My very first powerful experience with reading came when I was in grade school and I discovered The Lion, The Witch, and The Wardrobe. I’d seen an animated version of the story on TV not long before, and the discovery that things on TV might be based on books that I could read over and over again was kind of mind-blowing (I am old enough, remember, to have lived during the dark times when TV shows were on once and often never seen again—a time before streaming, before DVRs, before color and music). To then discover that there were six sequels was almost too much for me.
I took the Narnia books out of the library again and again for months, just bringing them in so I could check them out again. When I finally bought copies for myself with my allowance, I noticed for the first time there were other books I could read, too. And so began my Life as a Reader.
Beige
Naturally, for a long time my reading was confined to classic fantasy like Tolkien and any fantasy story that involved people traveling from this world into a magical universe. If the cover art implied high school kids fighting orcs, or businessman learning to fight for his life in a sword-based gladiator school, I was sold. And in turn its little surprise that the first five thousand things I wrote when I started working on my own stories were just pale imitations of that basic trope—kid from this universe travels to magical world. Because my reading was pretty monochromatic.
Read to Write
You’ve no doubt heard the advice that if you want to be a better writer, you should read more—more often, more widely, more deeply. Reading anything will teach you something, but you also need to read diverse books by diverse authors. You want to learn as many different lessons from as many different people as possible.

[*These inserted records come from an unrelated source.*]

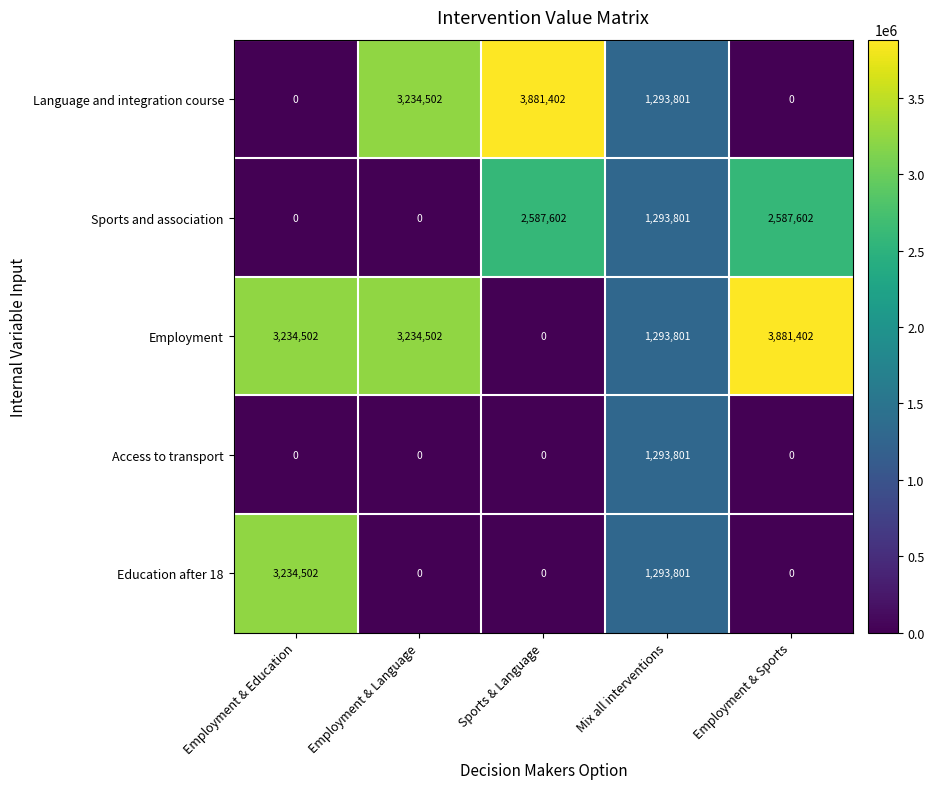

Reading right to left, list all the values displayed in this chart.

Language and integration course: 0	1293801	3881402	3234502	0
Sports and association: 2587602	1293801	2587602	0	0
Employment: 3881402	1293801	0	3234502	3234502
Access to transport: 0	1293801	0	0	0
Education after 18: 0	1293801	0	0	3234502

So when someone tells you to read more, do it—but read outside your current channels as much as you can. Read other genres, read books by authors outside your cultural experience. Read YA novels, and literary novels, read history and academic works, read everything.
Diversity moves along the Y axis, too—time. It’s easy to get stuck reading only current authors. It makes sense, even; if you want to sell work to the market, it’s good to know what the market has embraced recently. But you should also delve backwards in time. Read books published long ago—and not just the received “classics” of literature. Read pulp, read dimestore paperbacks, read serialized 19th century novels by someone not named Dickens.